Record excerpts ->
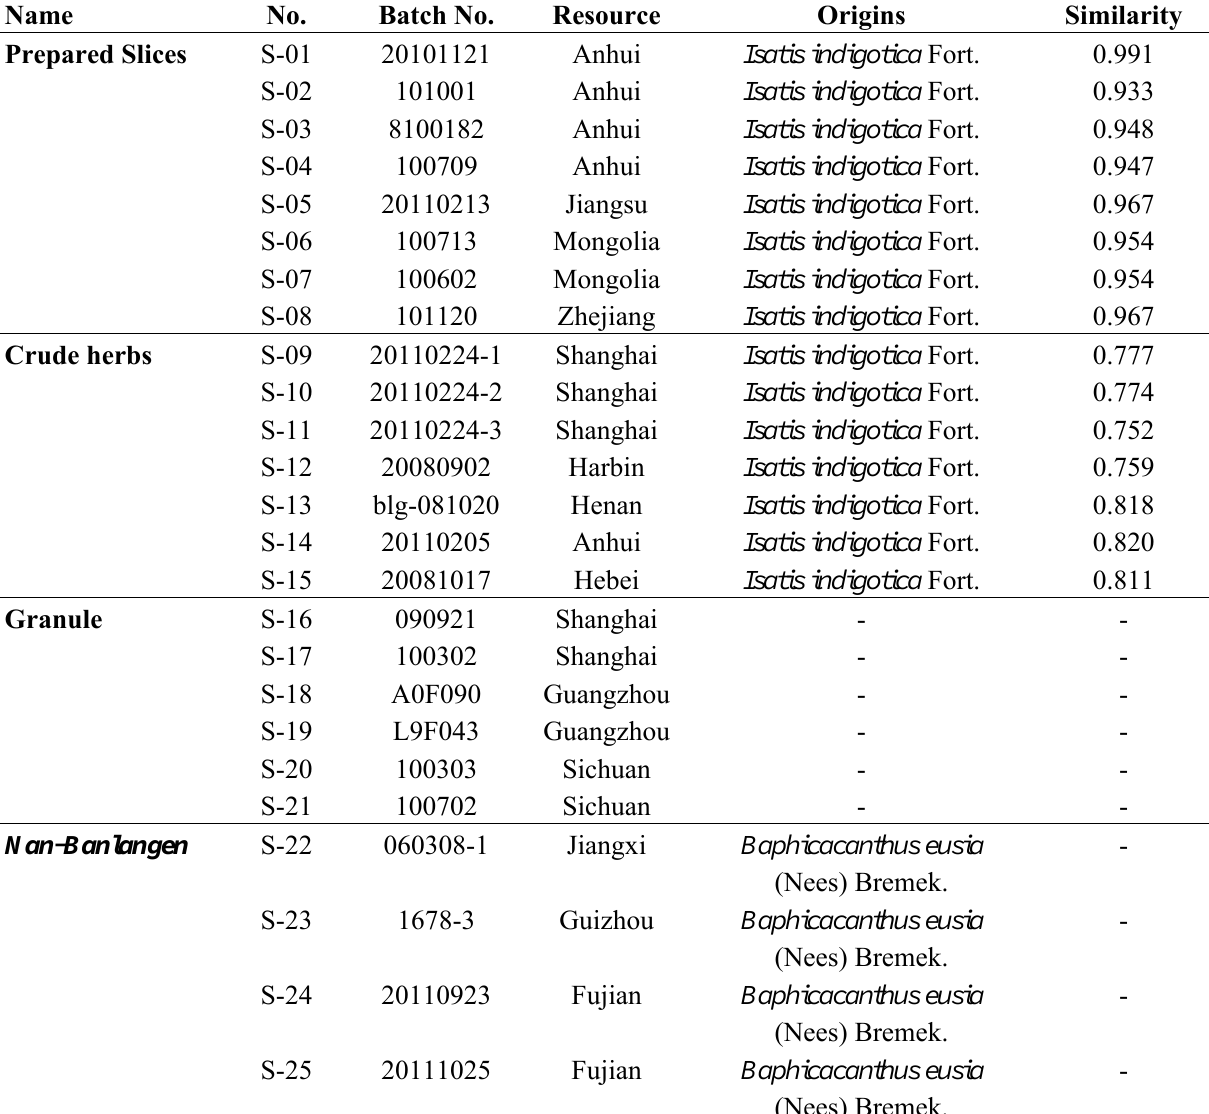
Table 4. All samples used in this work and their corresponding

==

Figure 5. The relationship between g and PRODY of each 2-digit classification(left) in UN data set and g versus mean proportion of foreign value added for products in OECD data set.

==

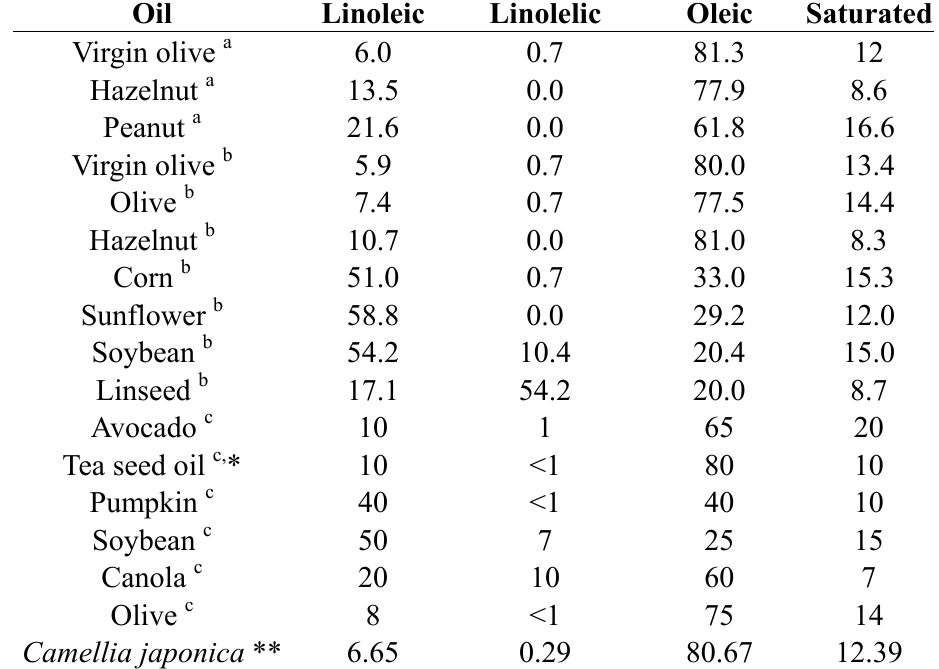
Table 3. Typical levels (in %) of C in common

What to work on -> Copy out, from the material above, each line in which the string "Table" is found.

The answer ->
Table 4. All samples used in this work and their corresponding
Table 3. Typical levels (in %) of C in common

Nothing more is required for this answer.